The composited maps of the member-to-member difference in precipitation for (VRF4x – REF) and (VRF1x – REF), based on the (Mem#25) ensembles, are shown in fig. S8 (C and D, respectively). We note a strong suppression of precipitation over the summer monsoon regions of South and Southeast Asia, tropical west Pacific to the north of the equator in (VRF4x − REF), while the increased precipitation to the south of the equator over the central-eastern Pacific, Indian, and Atlantic oceans is associated with the southward shift of the ITCZ (fig. S8C). Also seen in fig. S8C is the strong decrease of summer precipitation to the north of equator over the eastern Pacific, Atlantic, and the African monsoon region. In contrast, the precipitation response in (VRF1x − REF) exhibits above-normal precipitation over Southeast Asia (fig. S8D), which is consistent with the corresponding SST response shown in fig. S8B.

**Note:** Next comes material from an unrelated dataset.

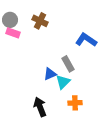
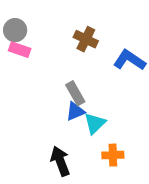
brown cross: (40, 21) -> (86, 39), moved
gray rectangle: (68, 64) -> (75, 93), moved

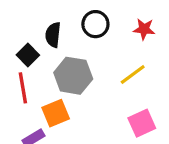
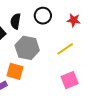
orange square: (56, 113) -> (15, 71), turned 36

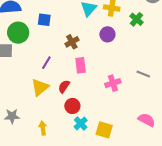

In addition, we examined the effects of reduced volcanic forcing on the tropical ocean-atmosphere system by comparing the (VRF0.25x – REF) and (VRF1x – REF), based on the (Mem#41) ensembles (fig. S8, E to H). We note from fig. S8 (E and F) that the anomalous SST response (warm in the equatorial central-eastern Pacific and cold in the tropical western Pacific), as well as the anomalous cooling over the NH extra-tropics are considerably damped in (VRF0.25x – REF) as compared to (VRF1x – REF). Associated with the damped surface temperature response, a slight increase in monsoon precipitation over South and Southeast Asia is seen in (VRF0.25x – REF) as compared to (VRF1x – REF) (fig. S8, G and H). In short, the findings from the large-ensemble targeted sensitivity experiments presented above suggest that the global and tropical ocean-atmosphere coupled response to LVEs serves as an effective mechanism for coupling the ENSO and IM oscillatory systems.